Reversed and remanded with instructions.
NOTES
[1] Appellant also asserts that because he voluntarily sought inpatient treatment while civilly committed as an outpatient, St. Elizabeths lacked statutory authority to try to convert his outpatient commitment to an involuntary, inpatient commitment so long as he voluntarily remained at the hospital. Because the trial court did not address the voluntariness of appellant's hospitalization, we would ordinarily remand the record for factual findings. However, because resolution of this matter is not necessary to determine the legality of appellant's outpatient revocation, we do not directly reach this issue, rendering a remand unnecessary.
[2] The outpatient commitment order set forth brief procedural requirements for revoking appellant's outpatient status if he failed to follow his prescribed treatment plan or if his condition deteriorated. Under the terms of the order, St. Elizabeths could hospitalize appellant for a temporary period, not to exceed five days, with notice to counsel. At the end of the five days, the hospital had to release him unless, within that period, it had recommended to the court in writing that the outpatient commitment order be revoked. In In re Richardson, 481 A.2d 473 (D.C.1984), which this court decided before appellant was involuntarily hospitalized, we considered the adequacy of similar procedures under the Act and decided that the statute demanded more stringent safeguards.
[3] In addition to noting appellant's voluntary request for hospitalization, the affidavit described appellant's "deteriorated" mental state during his first ten days of hospitalization as "acutely psychotic" and "actively hallucinating and delusional." According to the affidavit, appellant had stopped taking his medication and had begun smoking PCP, thereby failing to abide by the treatment regimen set out in his outpatient commitment order.
[4] Under this court's interpretation of the Act, St. Elizabeths was required to file the "Notice" within twenty-four hours of appellant's hospitalization. See Richardson, 481 A.2d at 480.

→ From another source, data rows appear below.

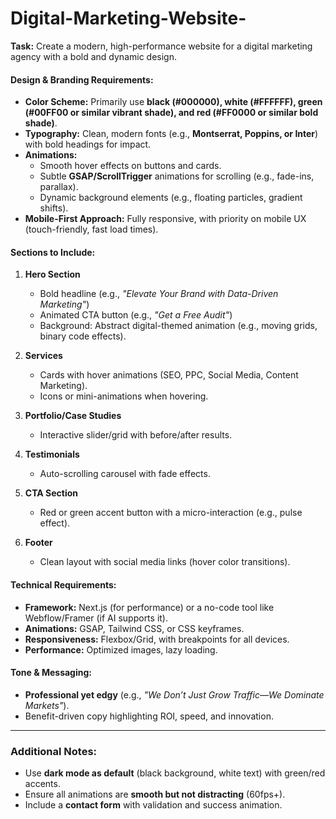 # Digital-Marketing-Website-
**Task:** Create a modern, high-performance website for a digital marketing agency with a bold and dynamic design.  

#### **Design & Branding Requirements:**  
- **Color Scheme:** Primarily use **black (#000000), white (#FFFFFF), green (#00FF00 or similar vibrant shade), and red (#FF0000 or similar bold shade)**.  
- **Typography:** Clean, modern fonts (e.g., **Montserrat, Poppins, or Inter**) with bold headings for impact.  
- **Animations:**  
  - Smooth hover effects on buttons and cards.  
  - Subtle **GSAP/ScrollTrigger** animations for scrolling (e.g., fade-ins, parallax).  
  - Dynamic background elements (e.g., floating particles, gradient shifts).  
- **Mobile-First Approach:** Fully responsive, with priority on mobile UX (touch-friendly, fast load times).  

#### **Sections to Include:**  
1. **Hero Section**  
   - Bold headline (e.g., *"Elevate Your Brand with Data-Driven Marketing"*)  
   - Animated CTA button (e.g., *"Get a Free Audit"*)  
   - Background: Abstract digital-themed animation (e.g., moving grids, binary code effects).  

2. **Services**  
   - Cards with hover animations (SEO, PPC, Social Media, Content Marketing).  
   - Icons or mini-animations when hovering.  

3. **Portfolio/Case Studies**  
   - Interactive slider/grid with before/after results.  

4. **Testimonials**  
   - Auto-scrolling carousel with fade effects.  

5. **CTA Section**  
   - Red or green accent button with a micro-interaction (e.g., pulse effect).  

6. **Footer**  
   - Clean layout with social media links (hover color transitions).  

#### **Technical Requirements:**  
- **Framework:** Next.js (for performance) or a no-code tool like Webflow/Framer (if AI supports it).  
- **Animations:** GSAP, Tailwind CSS, or CSS keyframes.  
- **Responsiveness:** Flexbox/Grid, with breakpoints for all devices.  
- **Performance:** Optimized images, lazy loading.  

#### **Tone & Messaging:**  
- **Professional yet edgy** (e.g., *"We Don’t Just Grow Traffic—We Dominate Markets"*).  
- Benefit-driven copy highlighting ROI, speed, and innovation.  

---

### **Additional Notes:**  
- Use **dark mode as default** (black background, white text) with green/red accents.  
- Ensure all animations are **smooth but not distracting** (60fps+).  
- Include a **contact form** with validation and success animation.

[5] We also concluded in Richardson that the patient's counsel should be provided with a copy of the affidavit within twenty-four hours of the patient's involuntary hospitalization and that both the patient and his counsel should be informed in writing that the hospital must either release the patient after the fifth day of hospitalization or move for a prompt adversary revocation hearing. Id. at 481. In the present case, counsel was not appointed, nor was the "Notice of Rehospitalization" filed, until the tenth day of appellant's hospitalization. Thus, counsel obviously was not provided with St. Elizabeths' affidavit within twenty-four hours. Nor is there any evidence in the record that appellant or his counsel received notice of appellant's procedural rights within five days of his hospitalization, as required by Richardson. The petition to revoke appellant's outpatient status was filed on April 2, 1986, but it contains no notation that a copy was sent to appellant. Moreover, while the standard notation at the bottom of the petition (cc:) indicated that a carbon copy of the April 2 petition was sent to "Patient's Counsel," counsel was not appointed until April 8, 1986, suggesting that counsel could not have received the petition within the statutorily-set five-day time period. (After the appointment, notations for copies to counsel bore counsel's actual name.)